Saya termasuk orang yang percaya dengan tagline Ayah Edy si psikolog anak yang memiliki tagline Indonesia Strong from Home. Saya yakin, masalah-masalah yang dihadapi Indonesia dewasa ini adalah salah asuh anak di rumah oleh orangtuanya.

Tahu kan fenomena love wins beberapa bulan terakhir? Itu loh disahkannya undang-undang pernikahan sejenis di Amerika sana yang sempat bikin heboh dunia. Dan saya percaya banget bahwa pola asuh anak juga berperan dalam pembentukan si anak kelak menjadi LGBT.

Ilustrasi love wins - http://ladyofthelakeparish.org/

Saya percaya bahwa salah satu penyebab menjadi Homo adalah hilangnya salah satu panutan gender di dalam keluarga. Salah satu sosok dari ayah atau ibu tidak ditemukan dan tidak jadi panutan oleh si anak. Atau ketika salah satunya begitu dominan untuk dicintai atau dibenci. Misal si anak perempuan benci sekali dengan ayahnya, atau sebaliknya. Bisa-bisa kebencian terus tumbuh menjadi kebencian terhadap gender sehingga anak perempuan benci dengan laki-laki.

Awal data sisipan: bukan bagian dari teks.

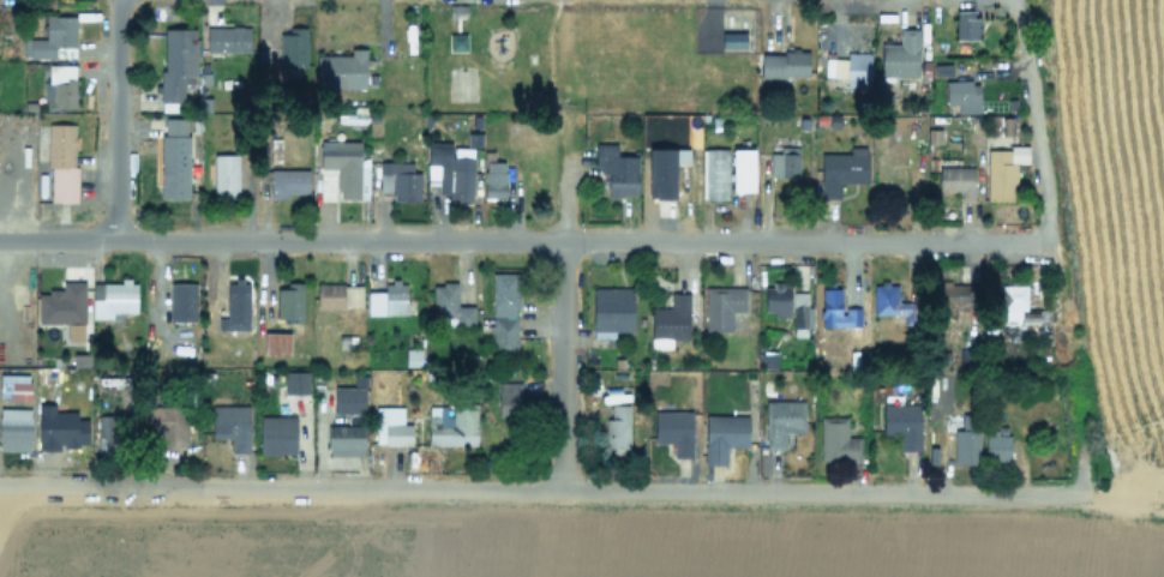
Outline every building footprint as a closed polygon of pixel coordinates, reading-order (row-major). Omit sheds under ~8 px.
[(466,4),(449,5),(449,17),(466,17),(466,4)] [(955,38),(977,39),(977,10),(956,10),(955,38)] [(75,47),(76,15),(45,15),(45,39),(23,39),(22,58),(54,59),(55,47),(75,47)] [(249,27),(206,26),(205,52),(249,52),(249,27)] [(279,33),(279,66),(305,66),(306,27),(289,27),(288,33),(279,33)] [(194,28),(164,28),(164,71),(160,71),(160,102),(183,102),(183,84),(194,84),(194,28)] [(881,44),(880,76),(917,76),(918,28),(899,28),(899,44),(881,44)] [(745,32),(720,33),(721,47),(745,47),(745,32)] [(316,89),(365,88),(365,48),(350,48),(350,55),(315,55),(316,89)] [(760,52),(760,77),(808,77),(808,53),(760,52)] [(870,53),(846,52),(846,59),(834,58),(833,78),(845,78),(845,87),(869,88),(870,53)] [(43,101),(52,101),(52,108),(75,107),(74,64),(48,65),(48,81),(43,81),(43,101)] [(945,81),(945,102),(979,101),(978,80),(945,81)] [(979,112),(978,102),(957,103),(958,113),(979,112)] [(160,197),(187,198),(188,118),(162,117),(160,197)] [(76,124),(49,123),(48,202),(75,202),(76,124)] [(319,168),(337,168),(337,198),(363,198),(364,141),(320,140),(319,168)] [(428,184),(438,184),(438,194),(448,194),(448,203),(472,203),(473,147),(451,147),(451,143),(428,143),(428,184)] [(636,196),(637,155),(616,155),(617,143),(595,143),(594,166),(601,166),(600,179),(607,179),(607,196),(636,196)] [(1027,145),(1010,145),(1010,149),(986,149),(986,200),(1014,200),(1014,163),(1028,163),(1027,145)] [(798,177),(798,146),(779,146),(779,153),(770,153),(770,176),(798,177)] [(839,197),(839,182),(866,183),(867,147),(849,146),(849,154),(821,153),(820,197),(839,197)] [(675,148),(648,148),(648,198),(674,199),(675,148)] [(727,148),(703,148),(703,199),(727,199),(727,148)] [(753,191),(753,149),(732,149),(732,191),(753,191)] [(237,154),(213,154),(213,197),(238,197),(237,154)] [(420,172),(411,172),(412,162),(379,161),(378,191),(393,192),(393,200),(420,200),(420,172)] [(505,161),(484,161),(483,198),(504,199),(505,161)] [(973,167),(938,167),(938,192),(960,192),(960,201),(974,201),(973,167)] [(308,169),(269,169),(269,198),(288,198),(288,194),(308,194),(308,169)] [(517,272),(491,272),(492,352),(517,352),(517,272)] [(84,282),(62,281),(62,291),(38,290),(37,323),(66,323),(66,340),(84,340),(84,282)] [(121,317),(121,312),(136,312),(135,281),(91,282),(92,318),(121,317)] [(406,314),(406,281),(383,281),(383,290),(366,291),(367,314),(406,314)] [(249,282),(226,282),(226,329),(248,329),(249,282)] [(302,321),(303,282),(286,282),(286,288),(276,288),(276,320),(302,321)] [(195,321),(196,283),(170,283),(169,320),(195,321)] [(362,307),(362,283),(315,284),(316,307),(362,307)] [(457,283),(433,283),(432,324),(473,324),(473,306),(457,306),(457,283)] [(764,310),(773,311),(773,317),(789,317),(790,284),(764,283),(764,310)] [(874,283),(873,314),(904,315),(903,324),(914,325),(915,302),(897,301),(897,284),(874,283)] [(974,308),(974,283),(940,285),(941,309),(974,308)] [(1026,285),(1000,285),(1001,323),(1038,322),(1038,311),(1026,311),(1026,285)] [(633,288),(592,287),(592,331),(632,331),(633,288)] [(731,331),(731,312),(746,311),(745,287),(705,287),(705,332),(731,331)] [(841,308),(841,289),(822,288),(821,326),(860,326),(860,308),(841,308)] [(688,309),(696,309),(697,293),(670,292),(670,308),(651,308),(651,348),(671,349),(671,339),(687,340),(688,309)] [(812,326),(812,306),(806,306),(806,292),(792,292),(793,327),(812,326)] [(289,333),(263,333),(263,354),(289,354),(289,333)] [(405,366),(420,366),(420,348),(405,348),(405,366)] [(776,351),(761,352),(761,368),(776,368),(776,351)] [(307,370),(284,371),(284,394),(307,393),(307,370)] [(9,400),(29,401),(29,374),(0,373),(0,376),(0,407),(9,407),(9,400)] [(521,415),(520,381),(498,382),(498,415),(521,415)] [(364,387),(333,387),(333,413),(364,413),(364,387)] [(84,396),(77,395),(77,413),(71,413),(71,426),(83,426),(84,396)] [(804,400),(765,401),(766,448),(784,447),(784,432),(804,432),(804,400)] [(476,403),(452,403),(452,415),(446,415),(446,406),(428,406),(427,445),(476,445),(476,403)] [(628,404),(610,405),(611,418),(604,418),(605,448),(629,448),(628,404)] [(920,404),(883,404),(882,433),(898,434),(898,450),(919,450),(920,404)] [(249,406),(211,405),(210,437),(230,438),(230,452),(248,453),(249,406)] [(186,406),(147,406),(147,435),(156,435),(156,447),(186,447),(186,406)] [(412,423),(402,423),(403,407),(375,407),(375,444),(411,444),(412,423)] [(0,408),(0,440),(29,440),(30,408),(0,408)] [(691,410),(654,411),(654,443),(673,443),(673,457),(692,457),(691,410)] [(98,414),(97,450),(120,451),(122,415),(98,414)] [(953,464),(978,464),(979,430),(970,429),(971,414),(962,414),(961,430),(954,430),(953,464)] [(747,446),(748,416),(705,415),(704,464),(726,464),(726,446),(747,446)] [(258,453),(295,454),(295,416),(259,416),(258,453)] [(847,416),(819,416),(820,462),(860,460),(860,436),(847,436),(847,416)] [(328,455),(363,455),(363,426),(328,425),(328,455)] [(1008,427),(983,428),(984,461),(1009,460),(1008,427)]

Atau bisa jadi kebencian terhadap gender muncul karena kekecewaan terhadap kekasih (pacar) saat remaja. Saking bencinya, kebencian tadi terus tumbuh menjadi benci terhadap gender. Nah, ini juga ada peran orangtua untuk menyiapkan mental si anak untuk lebih tangguh. Selebihnya, menjadi LGBT bisa terjadi karena faktor lingkungan dan trauma. Kalau ada yang bilang LGBT timbul dari sananya sepertinya sulit diterima, karena pemahaman dari sananya itu tentu tumbuh dari pengalaman hidup sebelum-sebelumnya.



Udah ah balik lagi ke soal anak.

Sejak sebelum menikah, saya dan istri sempat berbincang soal tipe-tipe manusia. Sebenarnya bukan berbincang sih, lebih tepatnya saya yang banyak diberitahu oleh istri. Katanya begini, manusia itu secara umum bisa dibagi menjadi 3 jenis, pertama manusia audio, manusia visual dan manusia kinestetik. Ketiga kecendrungan manusia ini tentu mempengaruhi kadar hubungan yang perlu diterapkan.

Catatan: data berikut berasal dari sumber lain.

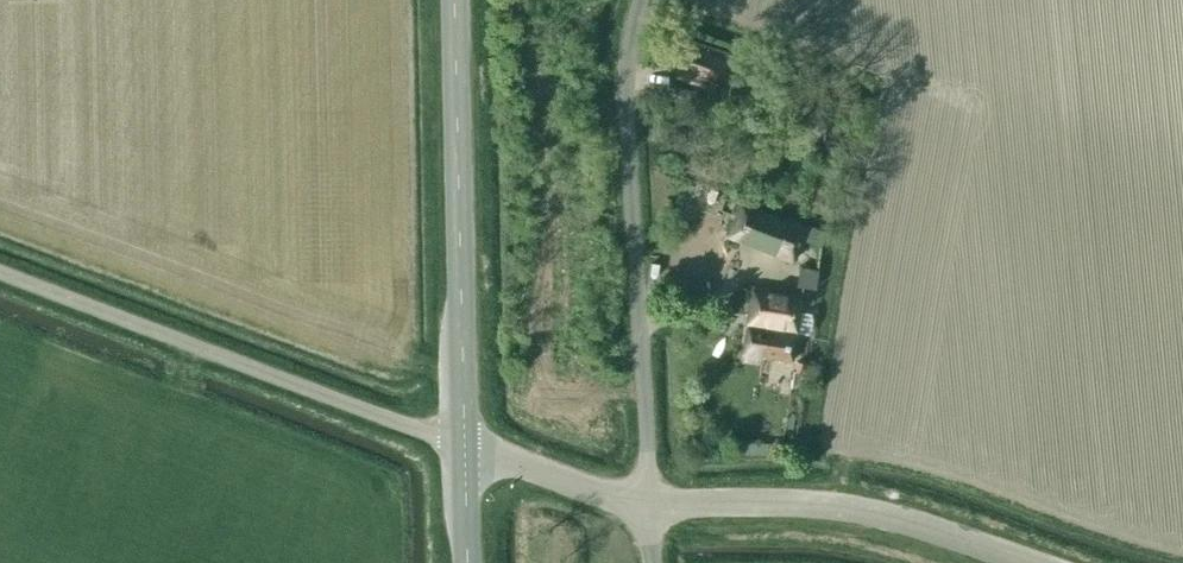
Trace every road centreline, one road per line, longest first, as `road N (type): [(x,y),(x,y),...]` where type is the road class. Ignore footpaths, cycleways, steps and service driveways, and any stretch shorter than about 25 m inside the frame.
road 1 (unclassified): [(647,503),(630,183),(630,52),(641,0)]
road 2 (unclassified): [(464,447),(0,271)]
road 3 (secondary): [(464,447),(453,0)]
road 4 (unclassified): [(1026,562),(840,506),(647,503)]
road 5 (unclassified): [(647,503),(464,447)]

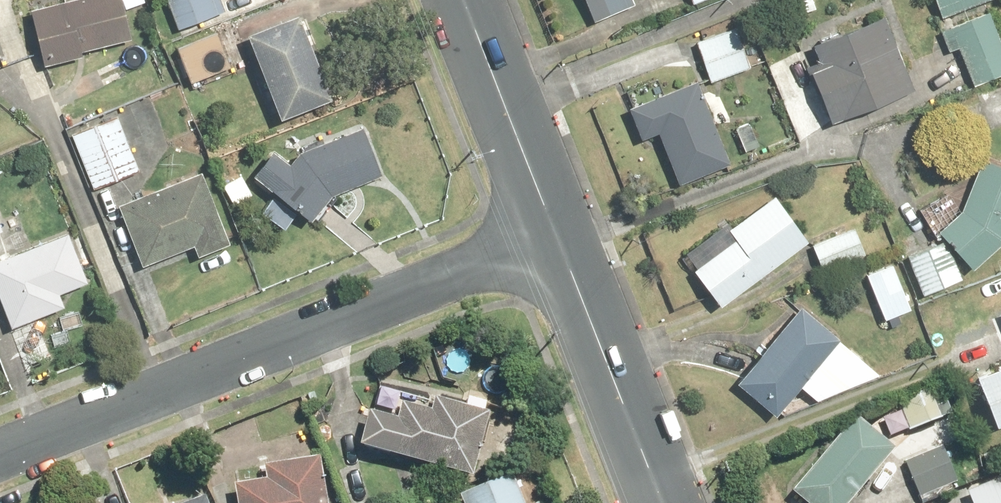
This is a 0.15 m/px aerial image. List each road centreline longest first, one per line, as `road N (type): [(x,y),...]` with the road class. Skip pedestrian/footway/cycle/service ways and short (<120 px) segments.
road 1 (residential): [(0,456),(559,238)]
road 2 (tertiary): [(662,502),(559,238)]
road 3 (tertiary): [(559,238),(463,0)]

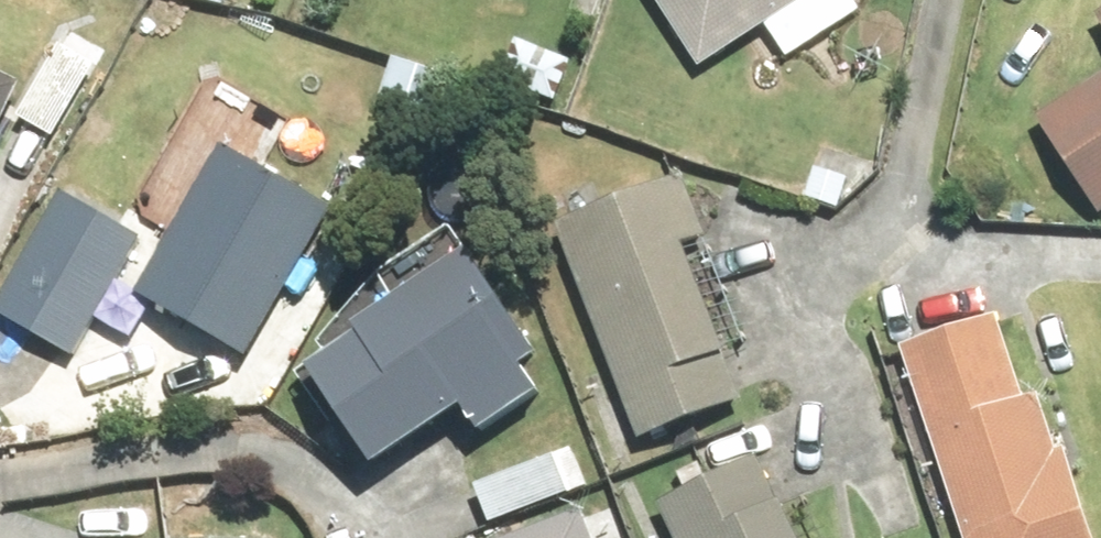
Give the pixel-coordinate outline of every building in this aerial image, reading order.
[(778,14),(798,45),(839,19),(827,0),(653,0),(697,66),(778,14)] [(1088,15),(1100,34),(1100,7),(1088,15)] [(1030,120),(1100,220),(1100,70),(1030,120)] [(21,87),(0,77),(0,131),(21,87)] [(327,207),(217,148),(135,298),(246,357),(327,207)] [(676,180),(551,226),(633,446),(717,415),(705,381),(727,373),(683,252),(701,245),(676,180)] [(62,190),(0,295),(0,319),(72,363),(145,241),(62,190)] [(532,354),(439,229),(371,280),(385,299),(340,333),(347,343),(295,381),(366,477),(454,412),(477,441),(537,397),(516,366),(532,354)] [(994,318),(896,349),(958,537),(1095,537),(1045,384),(1018,393),(994,318)] [(588,489),(572,448),(469,485),(484,528),(588,489)] [(716,480),(705,456),(672,470),(684,496),(659,507),(674,537),(796,537),(761,460),(716,480)] [(582,509),(505,537),(593,537),(582,509)]
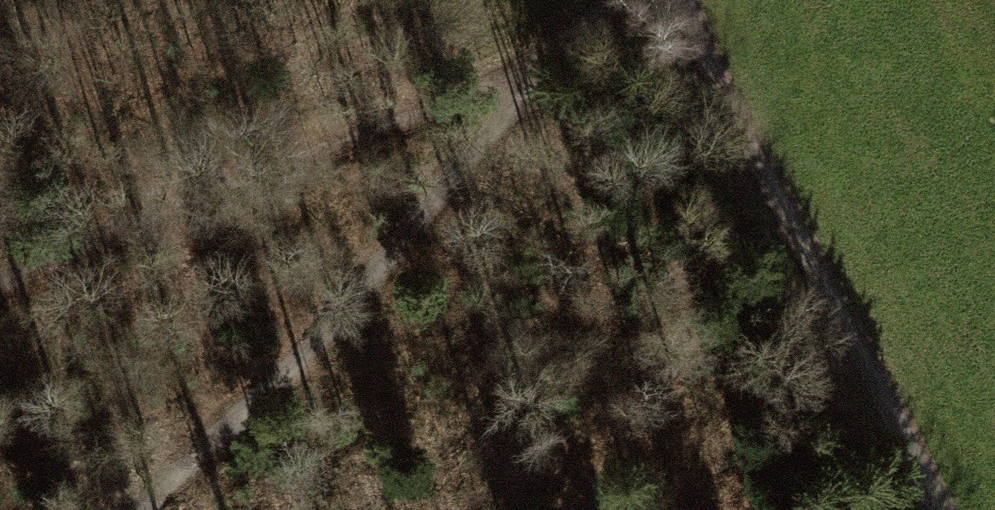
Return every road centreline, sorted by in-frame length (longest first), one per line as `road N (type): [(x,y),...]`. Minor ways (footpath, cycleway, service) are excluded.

Begini, untuk manusia audio, dia cenderung lebih senang dengar kata orang. Jadi selama orang sekitarnya tidak mempermasalahkan, maka dia baik-baik saja. Atau ketika si manusia audio menerima pujian verbal, maka senangnya bukan main. Tapi kalau mendengar hal-hal yang jelek-jelek, dijamin kesal.

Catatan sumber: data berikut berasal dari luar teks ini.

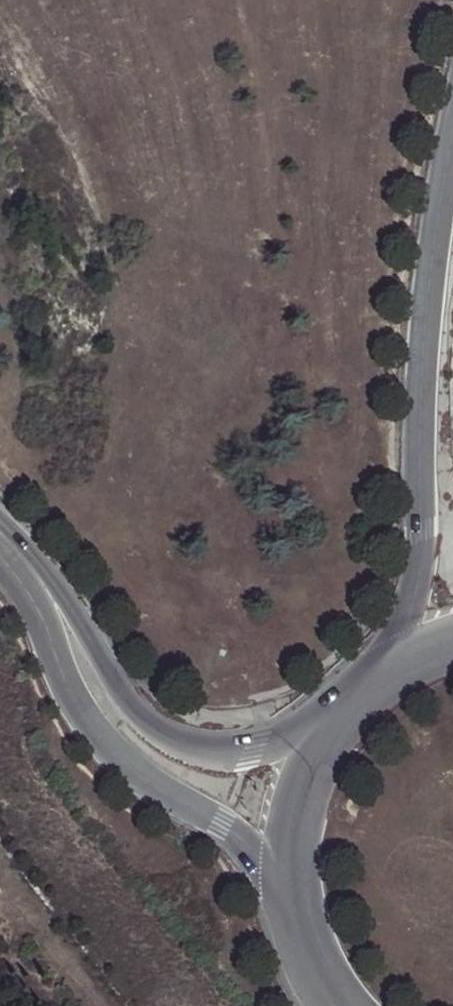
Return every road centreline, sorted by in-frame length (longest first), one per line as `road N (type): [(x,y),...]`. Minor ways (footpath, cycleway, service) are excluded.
road 1 (tertiary): [(452,117),(438,200),(419,437),(418,585),(397,666)]
road 2 (secondary): [(346,709),(293,738),(253,747),(186,746),(142,725),(61,588),(0,520)]
road 3 (secondary): [(0,560),(21,583),(98,737),(159,792),(223,825),(287,881)]
road 4 (secondary): [(346,709),(311,760),(291,819),(287,881)]
road 5 (secondary): [(287,881),(299,939),(336,1005)]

Sementara manusia visual, lebih senang dengan hal-hal yang sedap dipandang. Kalau beli baju harus yang terlihat cantik di matanya. Setiap memilih barang pasti looknya dulu yang dilihat. Selama terlihat cantik dan sedap dipandang, pasti dibeli. Harga dan kenyamanan saat memakai kadang jadi prioritas nomor sekian setelahnya.

Yang terakhir adalah manusia kinestetik. Manusia model ini lebih mementingkan kenyamanan pribadi. Tidak peduli kata orang, tidak peduli wujudnya kurang menarik, yang penting selama enak dipakai tentu akan jadi pilihan utama.

Nah begitu juga untuk hubungan manusia. Bayangkan kalau si visual menjalin hubungan dengan si kinestetik. Si visual merasa si kinestetik tidak sayang padanya lantaran tidak pernah membelikan yang cantik-cantik untuknya. Sementara si kinestetik merasa tidak disayang lantaran tidak pernah dibelai atau dipeluk oleh si visual. Hal ini bisa terjadi karena si visual menganggap yang cantik-cantik lebih penting daripada sebuah pelukan. Begitu juga sebaliknya, si kinestetik menganggap bahwa sentuhan adalah hal utama ketimbang barang-barang cantik.

Sudah tahu ada tiga jenis manusia, namun dalam mengasuh anak, tentu harus diberikan ketiganya. Beri barang yang sedap dipandang, berikan panggilan yang baik-baik, dan jangan lupa untuk tetap memberikan pelukan dan ciuman.


Waktu sebelum punya anak, saya sempat berpikir ketika teman-teman yang sudah jadi bapak, beberapa kali sering update status dan bilang kalau capek hilang setelah lihat anak bahwa mereka itu lebay. Paling biar dibilang sayang anak aja makanya update status seperti itu. Tapi ketika saya mengalaminya sendiri, pulang kantor kalau lihat Damar tidur justru sedih. Tapi begitu pulang kantor lihat dia masih terjaga, senang sekali rasanya. Bisa main walaupun setelah melelahkan sekali.

Selain memberikan me time pada istri yang sudah seharian bersama Damar, saya dan istri juga sepakat untuk berbagi peran dalam mengurus Damar. Terus terang saya khawatir sekali dengan yang terjadi dewasa ini. Prilaku anak-anak yang semakin aneh dan diluar batas. Pokoknya mengerikan. Dan sekarang fokus ke Damar dulu biar pertumbuhannya baik.



Lah kalau tiap pagi kayak di atas, apa enggak #BahagiadiRumah?